I’ve decided to take the challenge and answer the question by TheMighty.com: If you could go back to the day you (or a loved one) got a diagnosis, what would you tell yourself?
You’ve just had a baby. You loved when it was just you and Jasmine but now she has a sister, and that’s ok. You can make it work. The past few months have been rough because jasmine has been pretty sick and it has been getting worse. She skinny and she refuses to eat, but you’re doing your best.
As you’re sitting in the doctors office waiting on the results, the doctors are asking a lot of family history questions and you’re not sure what all of this means. You were just discharged from a different hospital yesterday after four days of test after test. You thought you left with just acid reflux medicine- wouldn’t that have been nice…..
The doctor comes in and tells you Jasmine will be admitted on the spot because her ammonia is well over 200. You’re thinking wait a minute she looks fine… He explains normal people with ammonia this high are likely in a coma. What’s ammonia? Don’t worry, you’ll be an expert in just a few short months.
Wait a COMA? Take a deep breath.
Remember that she is alive and hasn’t suffered serious mental delays. You don’t know it now, but you are so lucky and Jasmine is so lucky that you found out when you did. She could be in much more serious trouble.
|Jasmine and her baby sister at the hospital|
The next few hours of confirmations and test will define the rest of your life. Your life is about to change in ways that you can’t even understand right now. Even after months I would tell you its still going to be a hard step learning curve. Stay strong.

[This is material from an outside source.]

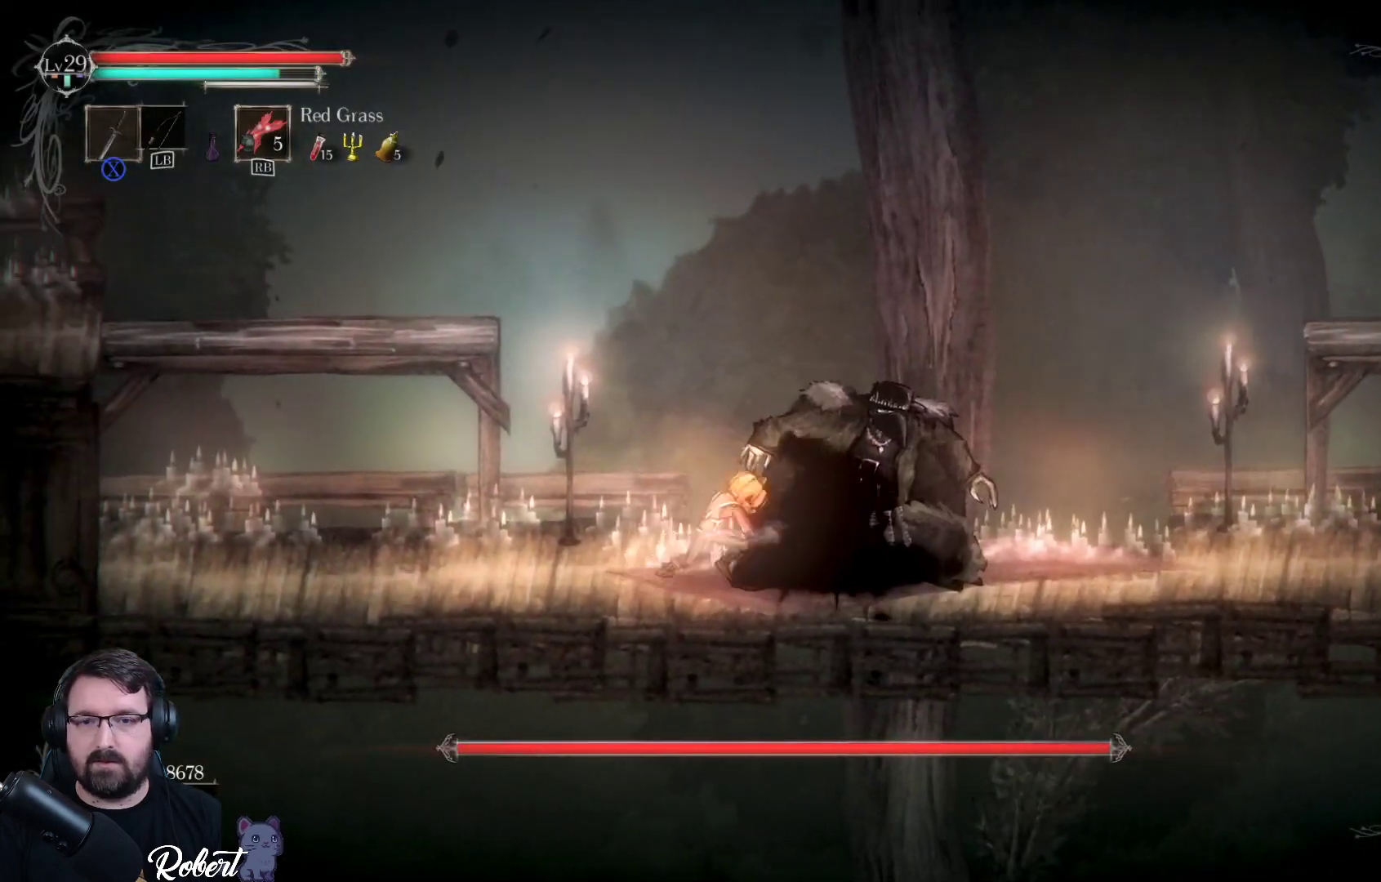
{"buttons": ["X"], "left_stick": "right", "right_stick": "center", "events": [[67, "X", "up"], [133, "X", "down"], [200, "X", "up"], [300, "X", "down"], [400, "X", "up"], [467, "X", "down"]]}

|Jasmine being transported by ambulance|
First I would tell you, It’s ok, everything will be ok. Cry everyday if it makes you feel better! Don't be ashamed to cry. It’s ok to wonder if she will be able to remain as normal as possible. It’s ok to worry about things like quality of life. Relax because all things considered she should be just fine. It’s going to take a long time, but she’s alive and with a lot of work you can get her healthy.
Next I would tell you to ask all the questions you can and write everything down. Every time she gets hospitalized they ask the same questions and she’s going be there a lot in the next few months.

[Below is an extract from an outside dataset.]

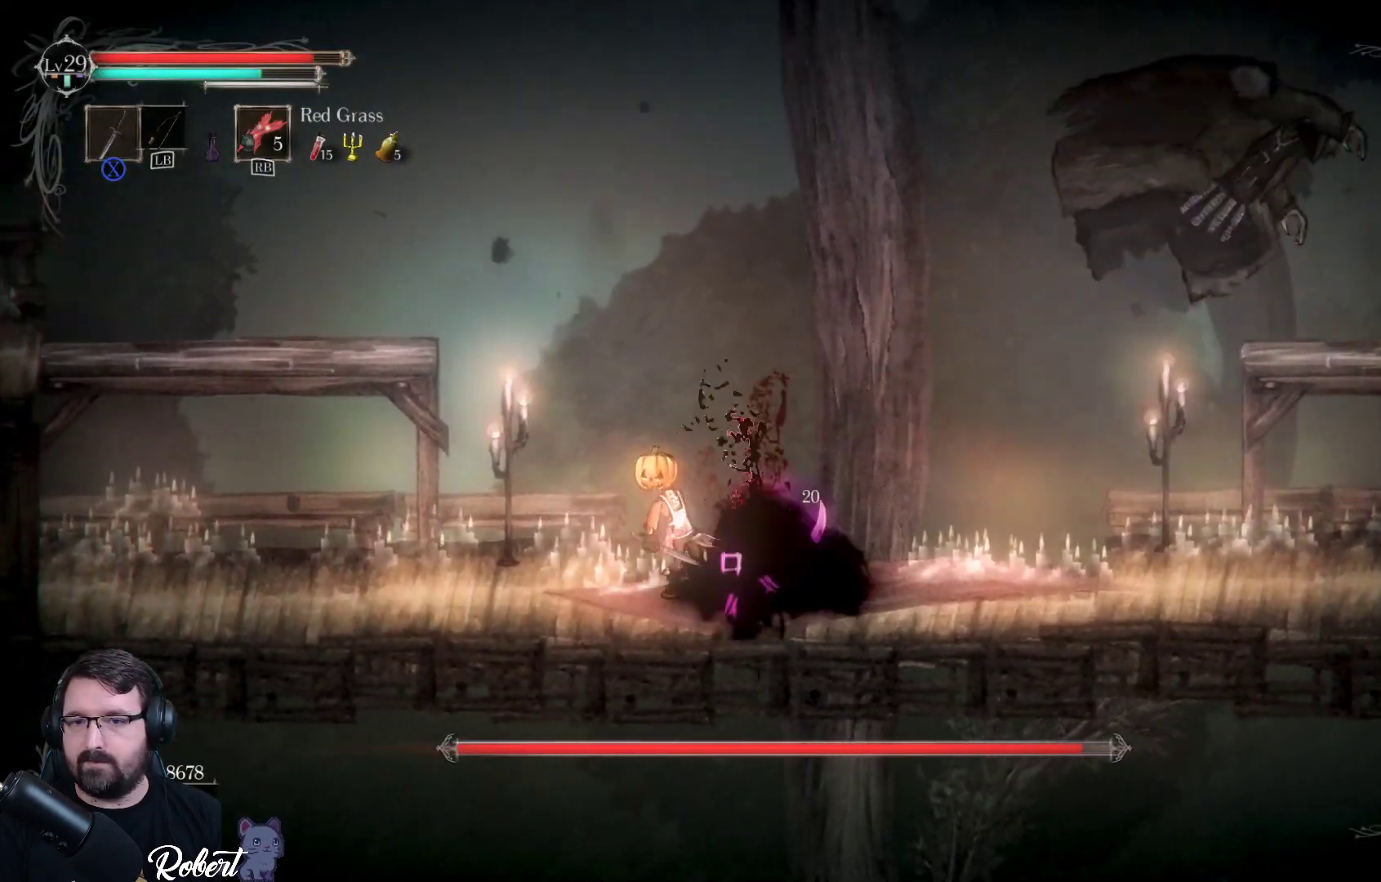
{"buttons": [], "left_stick": "right", "right_stick": "center", "events": [[33, "X", "up"]]}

Educate everyone around you. Make sure early on that all of your family and friends are familiar with her condition and her needs. You’re going to need a break. Knowing you, you will push and push and try to do everything yourself, but you cant.
Try not to compare yourself or Jasmine to other kids and their situation.
As you read through Facebook you are only going to hurt yourself by reading what all of the other kids are doing while yours is stuck in the hospital getting a feeding tube put in. This is your new life, your new situation and you need to own it. The sooner the better cause you are only going to stress yourself out.
Last, don’t be surprised if you feel like you’re failing her everyday. Don’t be ashamed to ask for help and do it as soon as possible. Don’t be worried if she doesn’t get her medications at the exact second that you had planned in your head. Learn to accept that she isn’t going to eat like a normal child. Give yourself some slack cause you have two kids and this is a lot to handle for anyone.
Above all else, THANK GOD that she and you have made it this far. Count each day is as a blessing that you get to help her through this part of her life so she can grow and become a young woman. You will be there for her then too, but right now she depends on you to stay alive (a little more than most) but by the grace of God you’re going to see her through it. You are luckier than most, never forget it.